First characteristic: Flexibility. Said one person Walker-Lanz interviewed, “Public libraries offer a wealth and breadth of opportunities where skills can be acquired, tested, and honed.” Any librarian or information professional needs to be flexible and capable of meeting change head-on with a spirit of confidence and flexibility. With technology moving and evolving at such a rapid pace, you’ve got to be willing to roll with the changes. Walker-Lanz cited the wide variety of opportunities—with different populations, in different environments and planning different kinds of programming—all within the realm of public libraries. “Keeping an open mind and being willing to work in different kinds of libraries,” said Walker-Lanz, “will definitely make you a more desirable candidate.”
Most commonly mentioned by hiring managers were good, old-fashioned people skills (such as approachability, being a good communicator and thoughtful listener), followed by customer service skills. A librarian should like books, but that’s really not enough.

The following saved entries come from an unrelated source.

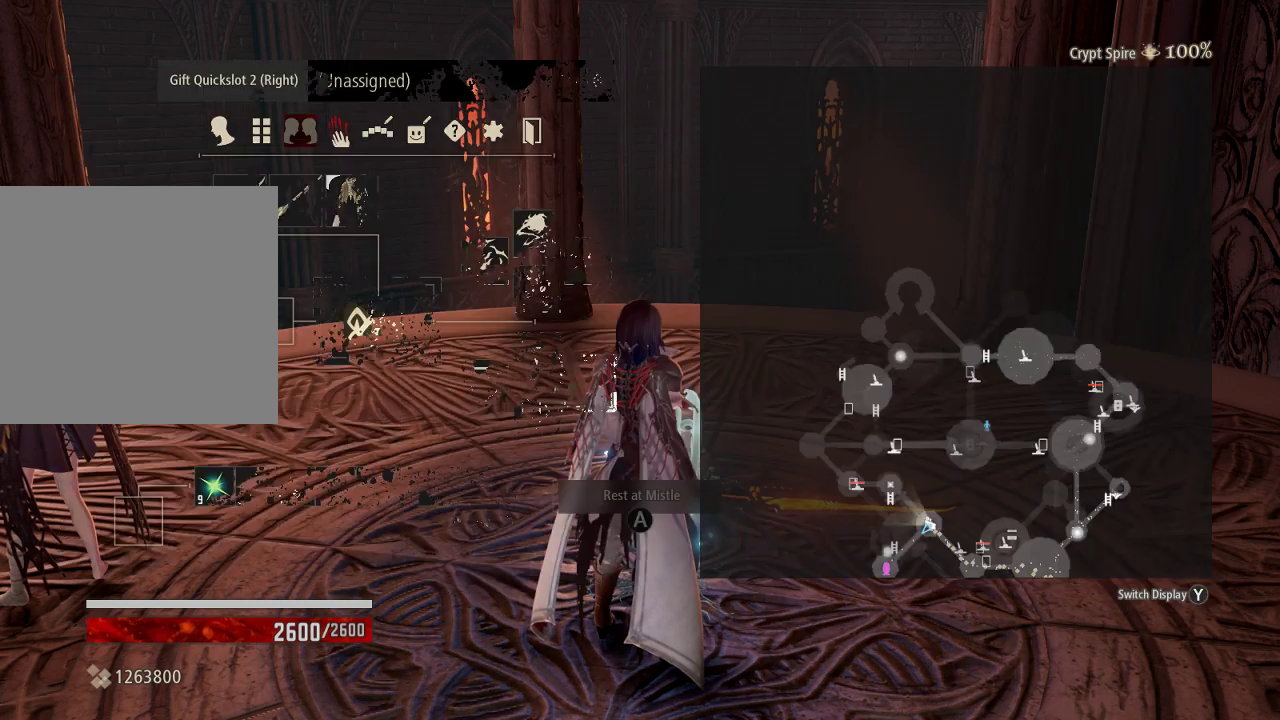
Gameplay with a controller (Xbox layout); each line is a JSON object with the inputs held at the frame after it. "events" lists button and stick changes between this image and that frame as [ms after this image, input, new state], when the widget could be followed in between.
{"buttons": [], "left_stick": "center", "right_stick": "center", "events": [[33, "B", "up"]]}
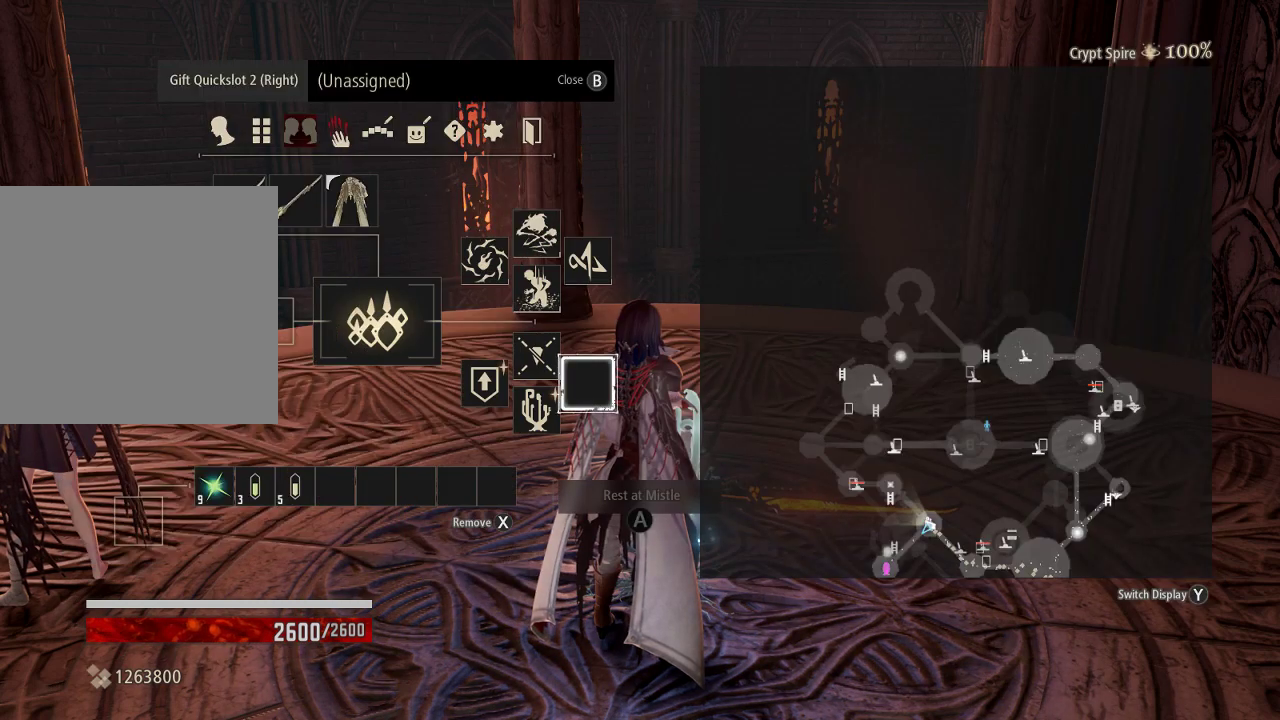
{"buttons": ["START"], "left_stick": "center", "right_stick": "center", "events": [[67, "B", "down"], [133, "B", "up"], [400, "START", "down"]]}
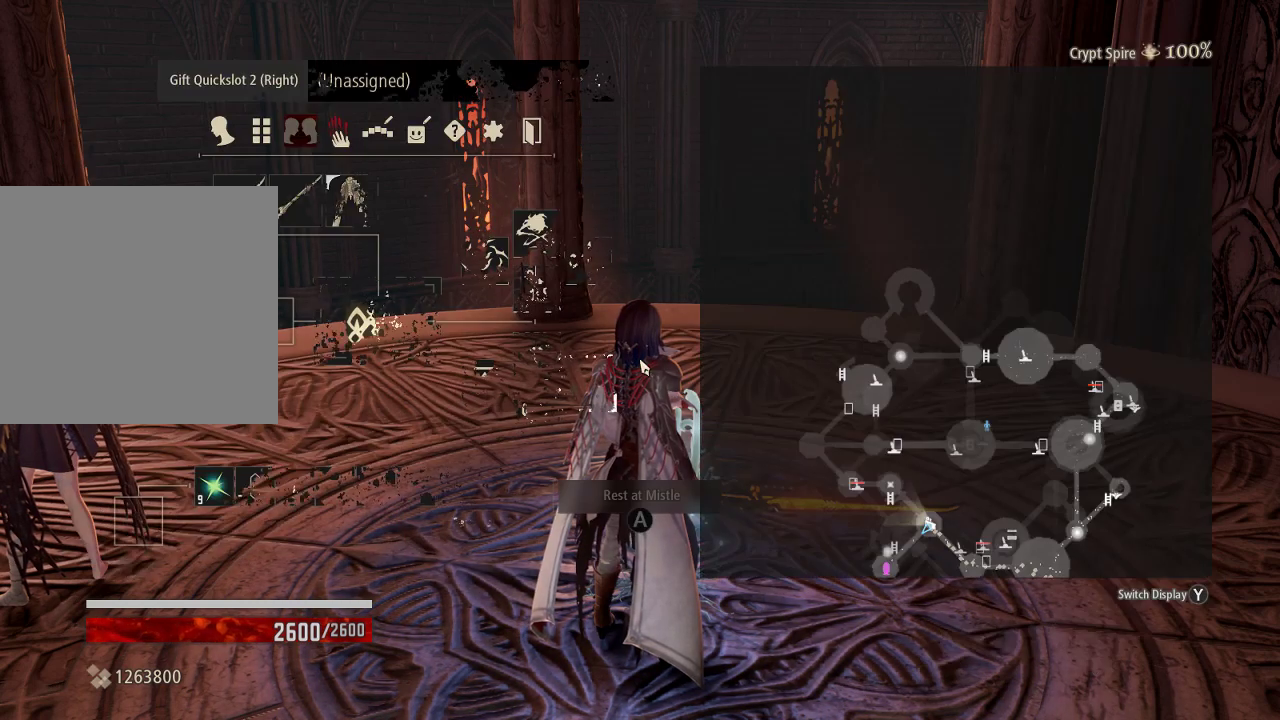
{"buttons": [], "left_stick": "center", "right_stick": "center", "events": [[100, "START", "up"]]}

Good librarians need to have excellent customer service skills and be able to interact with a diverse range of library patrons.
Hiring managers are looking for candidates who are enthusiastic about their profession and serving the public. Libraries want people who are innovative, creative, and willing to share their ideas with their colleagues. As with any job, do your research before the interview. Really, it should be done even before you fill out an application and write a specific and personable cover letter. The slide right after minute 29 during the presentation even read, “Do your research! You are a librarian…” Mentioned on the same slide were tips including: visit the actual library, visit the library’s website, talk to a librarian who works in a public library, follow the library’s social media, and find out what you can about the community.
Whether you’re actively looking for a job in public libraries, you’re just starting your coursework at the iSchool and thinking about a career in public libraries, or even if you’re currently working in a public library system and you want to know how you can further your career and try out different opportunities, you should definitely take a listen to this Career Webinar. SJSU School of Information brings in experts from a variety of different library and information professions to give you real-life examples of what each career field is like and the best ways to get noticed as you apply for jobs in these fields.